Gurbuz Ozge, Alanis-Lobato Gregorio, Picart-Armada Sergio, Sun Miao, Haslinger Christian, Lawless Nathan, Fernandez-Albert Francesc
Discovery Research Coordination Germany, Boehringer Ingelheim Pharma GmbH & Co. KG, Biberach an der Riss, Germany.
Global Computational Biology and Data Sciences, Boehringer Ingelheim Pharma GmbH & Co. KG, Biberach an der Riss, Germany.
Front Genet. 2022 Mar 14;13:814093. doi: 10.3389/fgene.2022.814093. eCollection 2022.

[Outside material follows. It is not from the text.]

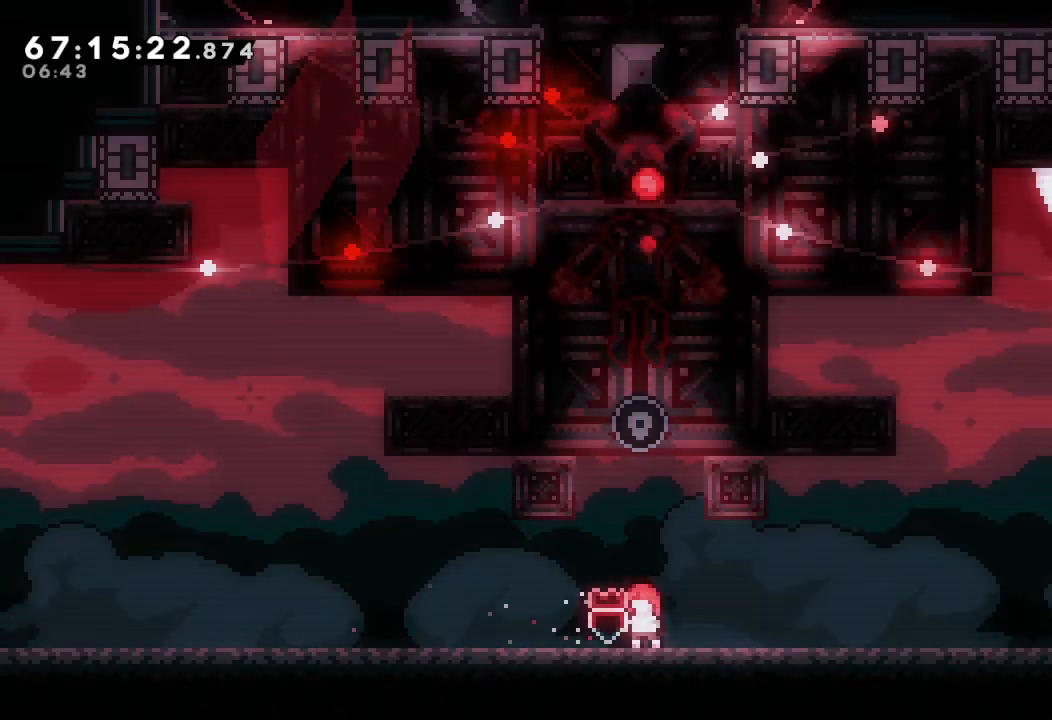
{"keys": ["right"], "events": [[33, "up", "down"], [100, "s", "down"], [267, "right", "down"], [267, "s", "up"], [267, "up", "up"]]}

Indication expansion aims to find new indications for existing targets in order to accelerate the process of launching a new drug for a disease on the market. The rapid increase in data types and data sources for computational drug discovery has fostered the use of semantic knowledge graphs (KGs) for indication expansion through target centric approaches, or in other words, target repositioning. Previously, we developed a novel method to construct a KG for indication expansion studies, with the aim of finding and justifying alternative indications for a target gene of interest. In contrast to other KGs, ours combines human-curated full-text literature and gene expression data from biomedical databases to encode relationships between genes, diseases, and tissues. Here, we assessed the suitability of our KG for explainable target-disease link prediction using a glass-box approach. To evaluate the predictive power of our KG, we applied shortest path with tissue information- and embedding-based prediction methods to a graph constructed with information published before or during 2010. We also obtained random baselines by applying the shortest path predictive methods to KGs with randomly shuffled node labels. Then, we evaluated the accuracy of the top predictions using gene-disease links reported after 2010. In addition, we investigated the contribution of the KG's tissue expression entity to the prediction performance. Our experiments showed that shortest path-based methods significantly outperform the random baselines and embedding-based methods outperform the shortest path predictions. Importantly, removing the tissue expression entity from the KG severely impacts the quality of the predictions, especially those produced by the embedding approaches. Finally, since the interpretability of the predictions is crucial in indication expansion, we highlight the advantages of our glass-box model through the examination of example candidate target-disease predictions.
适应症拓展旨在为现有靶点寻找新的适应症,以加速新药针对某种疾病上市的进程。计算药物发现中数据类型和数据源的迅速增加,推动了语义知识图谱(KGs)通过以靶点为中心的方法用于适应症拓展,或者换句话说,用于靶点重新定位。此前,我们开发了一种新颖的方法来构建用于适应症拓展研究的KG,目的是找到并论证感兴趣的靶基因的替代适应症。与其他KGs不同,我们的KG结合了人工整理的全文文献和来自生物医学数据库的基因表达数据,以编码基因、疾病和组织之间的关系。在此,我们使用一种透明盒方法评估了我们的KG对于可解释的靶点-疾病关联预测的适用性。为了评估我们的KG的预测能力,我们将带有组织信息的最短路径和基于嵌入的预测方法应用于一个由2010年之前或期间发表的信息构建的图谱。我们还通过将最短路径预测方法应用于节点标签随机打乱的KGs获得了随机基线。然后,我们使用2010年之后报道的基因-疾病关联评估了顶级预测的准确性。此外,我们研究了KG的组织表达实体对预测性能的贡献。我们的实验表明,基于最短路径的方法显著优于随机基线,基于嵌入的方法优于最短路径预测。重要的是,从KG中移除组织表达实体严重影响预测质量,尤其是那些由嵌入方法产生的预测。最后,由于预测的可解释性在适应症拓展中至关重要,我们通过检查示例候选靶点-疾病预测突出了我们的透明盒模型的优势。